The trends identified by this study are promising. The global movement to end FGC has never been stronger, and it is only gaining momentum but, as the researchers note, this study does not indicate that our work to end the practice is done.
While apparent significant declines in FGC prevalence suggest that the incredible efforts of people at the grassroots, activists, community members, NGOs and governments are having an impact, the data does have limitations, and the context-specific nature of how FGC continues must be considered.
As Nafissatou Diop, coordinator of UNFPA-Unicef joint programme, highlighted in a Guardian article, some girls included in this age 0-14 data may be yet to undergo FGC, particularly in some East African communities where the practice is a rite of passage carried out between 12 and 14 and sometimes up to the age of 16.
The BMJ researchers highlight that there may be issues around the accuracy of self-reporting too, with mothers potentially not reporting that their daughters have been cut. This may especially be the case in countries where a national law against FGC exists, as parents may fear prosecution.
Further limitations could also include where the survey data is collected, as it may not account for small geographical pockets where FGC prevalence is particularly high. For example in Kenya, the national prevalence according to UNICEF is 21%, however within some ethnic groups such as Kisii, Kuria and Maasai, prevalence rates are known to be between 93% and 96%.
The data examined in this new research also doesn’t account for girls living in countries that do not report national data on FGC. We know of 15 countries where FGC has occurred outside the 30 that report national data. Without representation of the true scale of the practice and efforts to end it globally, we cannot yet celebrate success.
We can, however, take hope from trends that point to the need for increased support for efforts to end FGC, as the authors of this BMJ study do.
Girls are one-third less likely to be cut than they were 30 years ago, according to UNICEF and UNFPA. There is urgency, however, coming from the fact that the geography of population growth means 1 in 3 girls worldwide will be born in the 30 countries where FGC is concentrated by 2030
More needs to be done, and quickly, but change is happening.
In many of the countries included in analysis by the BMJ authors, particularly in West Africa, there is evidence of significant change at the grassroots leading to public declarations of FGC abandonment. The United Populations Fund (UNFPA) recently released an evaluation of phase II of the joint programme with UNICEF on FGC, which showed that in 17 countries, 24.6 million individuals made public declarations of FGC abandonment.
Some of the most effective ways to support communities to abandon FGC recognise the practice as a social norm, and see need for context-specific approaches to end the practice.
Orchid Project’s partner, Tostan, has seen more than 8,400 communities across West Africa declare abandonment of FGC through human rights education, while our grassroots partner, S.A.F.E., has worked with the Maasai of Loita Hills, South West Kenya to develop an Alternative Rite of Passage to which 30% of families in the area have transitioned, so their daughters can graduate into womanhood and remain uncut. Campaigners in India are also currently challenging the continuation of FGC within the Dawoodi Bohra community in a Supreme Court case that is ongoing.
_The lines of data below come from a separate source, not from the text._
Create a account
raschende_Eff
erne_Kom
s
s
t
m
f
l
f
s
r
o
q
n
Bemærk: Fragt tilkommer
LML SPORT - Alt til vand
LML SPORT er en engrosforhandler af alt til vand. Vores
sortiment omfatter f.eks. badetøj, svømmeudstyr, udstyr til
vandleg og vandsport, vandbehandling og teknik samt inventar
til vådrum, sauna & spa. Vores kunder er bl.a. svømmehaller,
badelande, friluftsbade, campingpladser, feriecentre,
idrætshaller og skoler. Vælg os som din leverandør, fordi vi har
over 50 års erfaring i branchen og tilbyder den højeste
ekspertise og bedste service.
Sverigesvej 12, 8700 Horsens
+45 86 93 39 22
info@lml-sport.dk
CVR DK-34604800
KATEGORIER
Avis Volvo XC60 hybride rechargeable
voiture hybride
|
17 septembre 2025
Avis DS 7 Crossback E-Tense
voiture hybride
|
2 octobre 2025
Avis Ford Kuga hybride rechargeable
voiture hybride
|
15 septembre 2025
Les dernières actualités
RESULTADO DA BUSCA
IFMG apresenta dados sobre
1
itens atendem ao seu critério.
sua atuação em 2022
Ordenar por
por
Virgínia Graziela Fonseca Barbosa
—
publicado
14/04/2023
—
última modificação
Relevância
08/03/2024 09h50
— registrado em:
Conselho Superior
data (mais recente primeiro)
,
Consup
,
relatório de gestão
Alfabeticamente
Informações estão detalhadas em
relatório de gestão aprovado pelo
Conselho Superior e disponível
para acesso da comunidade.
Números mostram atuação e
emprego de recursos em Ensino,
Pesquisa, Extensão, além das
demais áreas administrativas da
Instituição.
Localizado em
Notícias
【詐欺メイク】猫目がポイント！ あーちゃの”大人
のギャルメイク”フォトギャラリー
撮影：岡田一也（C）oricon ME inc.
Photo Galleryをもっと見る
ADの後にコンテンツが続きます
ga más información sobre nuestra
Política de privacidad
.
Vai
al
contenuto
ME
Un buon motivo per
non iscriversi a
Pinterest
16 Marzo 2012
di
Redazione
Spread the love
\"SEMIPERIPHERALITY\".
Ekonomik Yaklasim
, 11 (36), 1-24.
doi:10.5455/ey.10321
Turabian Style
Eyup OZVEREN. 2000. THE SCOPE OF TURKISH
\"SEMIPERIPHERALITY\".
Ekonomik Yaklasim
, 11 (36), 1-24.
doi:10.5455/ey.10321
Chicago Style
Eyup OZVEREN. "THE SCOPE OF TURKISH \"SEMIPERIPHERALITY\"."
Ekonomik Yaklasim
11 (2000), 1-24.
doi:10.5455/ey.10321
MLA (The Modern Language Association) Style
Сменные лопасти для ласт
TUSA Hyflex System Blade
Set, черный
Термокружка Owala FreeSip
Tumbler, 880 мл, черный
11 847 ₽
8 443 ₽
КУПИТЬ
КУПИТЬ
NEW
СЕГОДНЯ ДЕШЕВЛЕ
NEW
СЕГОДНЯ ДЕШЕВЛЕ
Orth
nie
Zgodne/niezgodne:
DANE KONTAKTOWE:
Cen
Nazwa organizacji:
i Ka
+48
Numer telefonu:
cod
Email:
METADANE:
Many of the countries highlighted in the BMJ analysis also have national laws against the practice, and there is growing political support at a national and international level for supporting an end to FGC. Policy and legislation are just one part of a wider picture that will lead to global abandonment of the practice.
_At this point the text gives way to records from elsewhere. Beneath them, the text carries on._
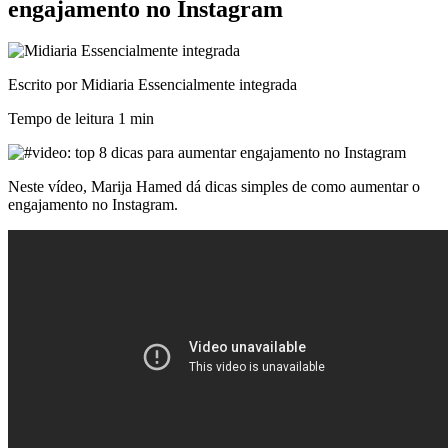
engajamento no Instagram
Escrito por Midiaria Essencialmente integrada
Tempo de leitura
1 min
Neste vídeo, Marija Hamed dá dicas simples de como aumentar o
engajamento no Instagram.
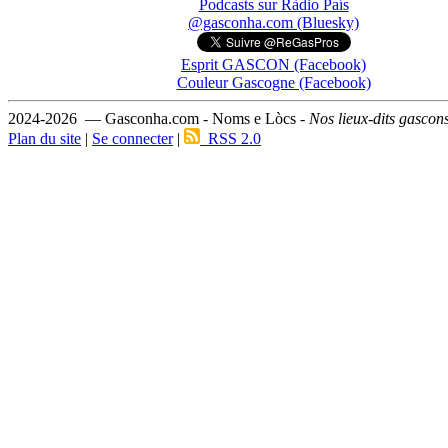
Podcasts sur Ràdio País
@gasconha.com (Bluesky)
Esprit GASCON (Facebook)
Couleur Gascogne (Facebook)
2024-2026 — Gasconha.com - Noms e Lòcs -
Nos lieux-dits gascon
Plan du site
|
Se connecter
|
RSS 2.0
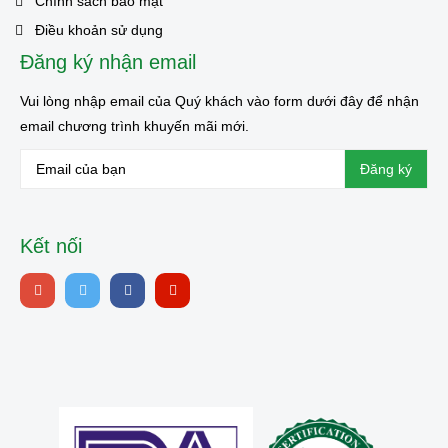
Chính sách bảo mật
Điều khoản sử dụng
Đăng ký nhận email
Vui lòng nhập email của Quý khách vào form dưới đây để nhận
email chương trình khuyến mãi mới.
Kết nối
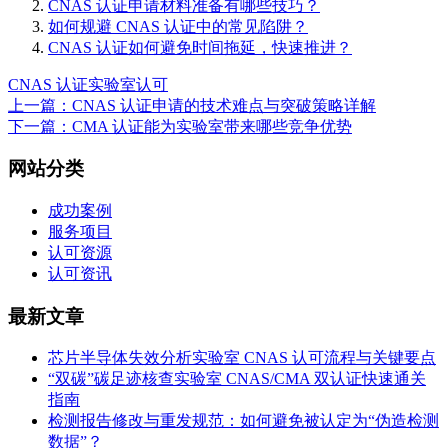
CNAS 认证申请材料准备有哪些技巧？
如何规避 CNAS 认证中的常见陷阱？
CNAS 认证如何避免时间拖延，快速推进？
CNAS 认证
实验室认可
上一篇：CNAS 认证申请的技术难点与突破策略详解
下一篇：CMA 认证能为实验室带来哪些竞争优势
网站分类
成功案例
服务项目
认可资源
认可资讯
最新文章
芯片半导体失效分析实验室 CNAS 认可流程与关键要点
“双碳”碳足迹核查实验室 CNAS/CMA 双认证快速通关
指南
检测报告修改与重发规范：如何避免被认定为“伪造检测
数据”？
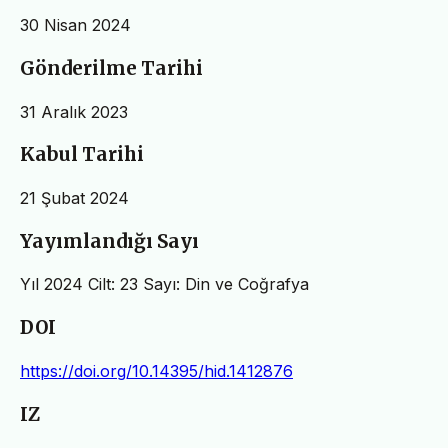
30 Nisan 2024
Gönderilme Tarihi
31 Aralık 2023
Kabul Tarihi
21 Şubat 2024
Yayımlandığı Sayı
Yıl 2024 Cilt: 23 Sayı: Din ve Coğrafya
DOI
https://doi.org/10.14395/hid.1412876
IZ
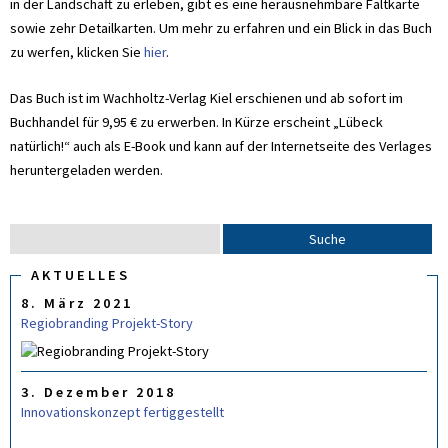
in der Landschaft zu erleben, gibt es eine herausnehmbare Faltkarte
sowie zehr Detailkarten. Um mehr zu erfahren und ein Blick in das Buch
zu werfen, klicken Sie
hier
.
Das Buch ist im Wachholtz-Verlag Kiel erschienen und ab sofort im
Buchhandel für 9,95 € zu erwerben. In Kürze erscheint „Lübeck
natürlich!“ auch als E-Book und kann auf der Internetseite des Verlages
heruntergeladen werden.
S
S
u
U
C
AKTUELLES
c
H
8. März 2021
F
h
O
Regiobranding Projekt-Story
e
R
M
U
L
3. Dezember 2018
A
R
Innovationskonzept fertiggestellt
This tremendous, growing movement has achieved so much in recent years, and seeing that reflected in research supports our conviction that FGC can end within a generation.
For FGC to end globally, we need commitment, leadership and policy from global leaders, research that shows the true scale of the issue around the world, and support and resources for effective approaches that create sustainable change where it matters; at the grassroots community level.